Psalm 60:2 You have made the land to quake; you have torn it open;
repair its breaches, for it totters.

People will be blaming God for this. And what does one answer, when it is indeed under His control and sovereignty? But I’m reminded of a passage in Ezekiel that bares the true heart of God:

Ezekiel 33: 11″Say unto them, As I live, saith the Lord GOD, I have no pleasure in the death of the wicked; but that the wicked turn from his way and live: turn ye, turn ye from your evil ways; for why will ye die, O house of Israel? ‘

Though it speaks to Isreal specifically, we can see that God is not enjoying this display of death and destruction. The greatest tragedy of all is that most likely the majority of those who died, died without knowledge of God. And who’s fault is that? Perhaps the reason I feel guilty for even being alive today rests in my deep heart-knowledge that I am not, by any means, doing anything to assuage the grief that usually accompanies death in this world: that work must be done beforehand. Those however-many-thousands are now beyond reach. The grief in many of their cases is complete and irrevocable.

So, I ought to feel guilty. Not for being unable to fully comprehend or empathize with the sufferers of a natural disaster on the other side of the world. But for being daily so calloused against a world-permeating spiritual disaster that is killing thousands every single day. I am like one of the nine lepers who was cleansed of his disease, only to walk away whole and forget the Agent of healing. I forget daily to praise Him as I ought, and I forget to bring news of his healing powers to those others so desperately in need. I simply go on living. MY life. On MY terms. In MY sins.

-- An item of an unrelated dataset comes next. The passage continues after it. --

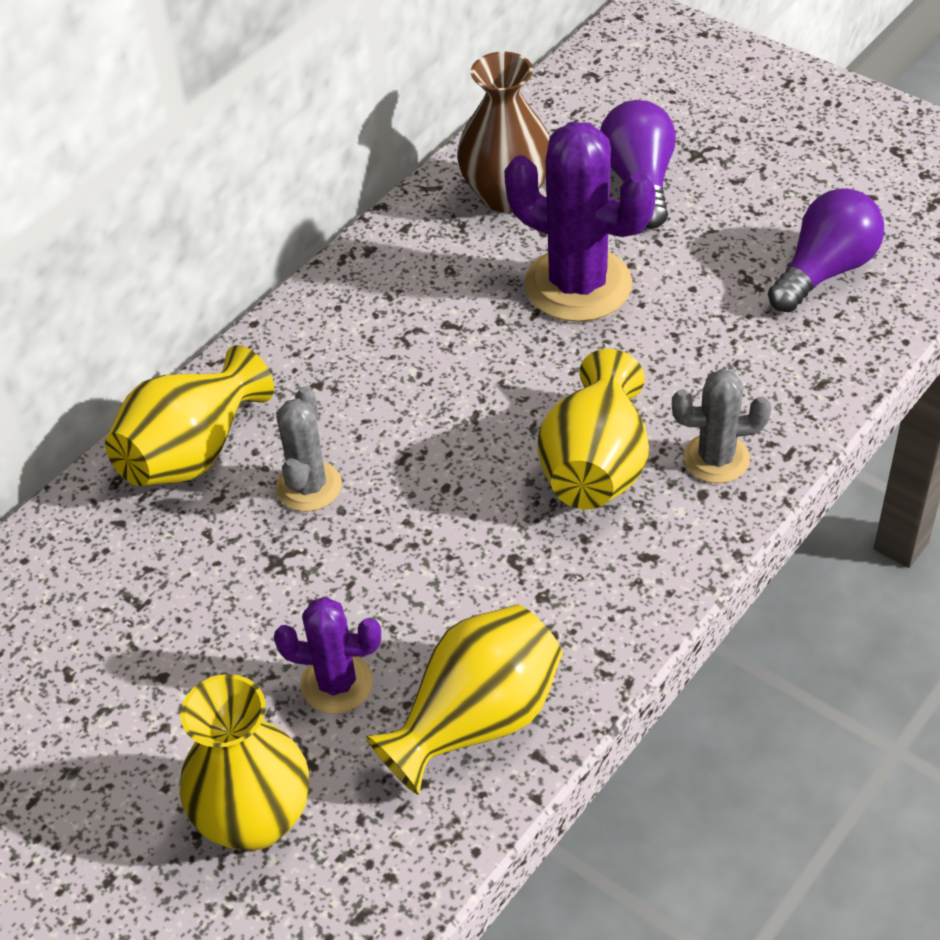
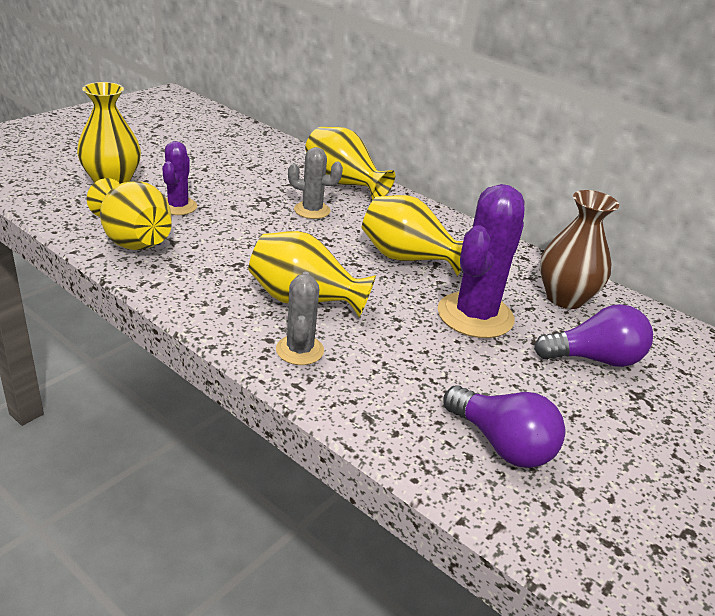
camera: 85 degrees right, 15 degrees down
none -> yellow vase [362,195,463,276]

Romans 10:14-14But how are they to call on him in whom they have not believed? And how are they to believe in him of whom they have never heard?[a] And how are they to hear without someone preaching? Matthew 28: 19-20 19 Go ye therefore, and teach all nations, baptizing them in the name of the Father, and of the Son, and of the Holy Ghost: 20Teaching them to observe all things whatsoever I have commanded you: and, lo, I am with you always, even unto the end of the world. Amen.